Cap 7 - A primeira reunião

Acordar naquela manhã fora penoso para ambos, apesar de nenhum saber o porque ainda...

Ela despertou primeiro, não se lembrava onde estava, e aos poucos foi percebendo seus arredores, um corpo forte no qual estava apoiada, algo macio que a cobria, um leve gosto de álcool em sua boca... Abriu os olhos, estava nas masmorras, no sofá dos aposentos do Mestre, com a cabeça em seu peito. Ele ainda dormia, calmo, respirando tranquilamente. Se lembrou de tudo que conversaram ontem, e ficou em dúvida de como agir agora, as perguntas de insegurança começaram a surgir... "Será que foi a bebida que o transformou? Será que ele ainda me odeia? Será que ele se arrepende? Quem nos cobriu então? Ele? Será que foi só uma média, porque eu salvei a vida dele?"
Enquanto isso, Snape acordava, perguntas similares surgiam na mente dele, mas com menos insegurança e uma postura bem mais pragmática.
Ela sentiu ele se mexer, e olhou para ele, ele não desviou o olhar, se estudaram, depois de um tempo, ela por um segundo de antecedência, desviou o olhar primeiro.
Levantaram, olharam em volta, a procura de sabe-se lá o que, até que ele disse:
- Acho que está na hora do café da manhã. Ainda é cedo, mas podem ter alunos nos corredores, tente não ser vista.
Ela assentiu com a cabeça e se encaminhou para a porta, fez um feitiço bobo para ver através da parede, não tinha ninguém no corredor, então olhou para Snape confirmando com um sorrio tímido, saiu da sala.
Deixando Snape com um grande lote de emoções novas e inusitadas.

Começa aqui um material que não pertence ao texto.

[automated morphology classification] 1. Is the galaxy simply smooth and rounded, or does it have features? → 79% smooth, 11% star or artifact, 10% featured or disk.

Quando Cathy chegou a porta da sala comunal da grifinória caiu a ficha: Hermione e Ronald não sabiam onde ela tinha passado a noite, e deviam estar mortos de preocupação. Sem falar no quanto deviam estar xingando Snape pela detenção mais longa da história de Hogwarts.
Não deu outra, do outro lado da porta a sala comunal estava vazia, exceto por um jovem de cabelos ruivos andando furiosamente de um lado para o outro da sala, e uma garota com cabelos armados e castanhos sentada de frente para a porta, Hermione se levantou e disse:
- Oh pelo amor de Deus, RONALD ELA ESTÁ AQUI! Onde eu que você se meteu? Saiu para ver a sala nova com o Snape as 21! Como diabos você só chegou agora?!
- Eu vou matar o Snape! Ele te deixou trabalhando a noite toda para compensar a noite de detenção, nao foi? Aposto como ficou puto que você ganhou uma sala! -Ron estava fora de si
- Ronald, eu te disse, não é culpa do professor, ele pode ser um bastardo, mas não desrespeitaria as regras! Está no livro de regras da escola! Nenhum professor pode manter os alunos em castigo passado as 3 a.m.
- Mione fala serio! Aquele cara não respeita regra nenhuma! Você por acaso conhece o seboso? Acredita mesmo que ele já leu algum livro de ética? Ou regras?
- Podem se acalmar, a culpa não foi dele.. Cathy tentou dizer, mas eles estavam mais absortos em sua própria discussão, Cathy então falou mais alto, mas mesmo assim bem humorada: Me pergunto quando vocês vão me deixar falar...
Ainda que lançando olhares irritados um para o outro, se calaram para deixa-la falar.
- ele me liberou da detenção por volta da meia noite, eu me tranquei na minha nova sala desde então! Vocês sabem como eu sou com poções...
A isso Hermione riu e olhou para Ron,
- Te disse que nada tinha acontecido, realmente Ronald, você poderia ser um pouco mais realista...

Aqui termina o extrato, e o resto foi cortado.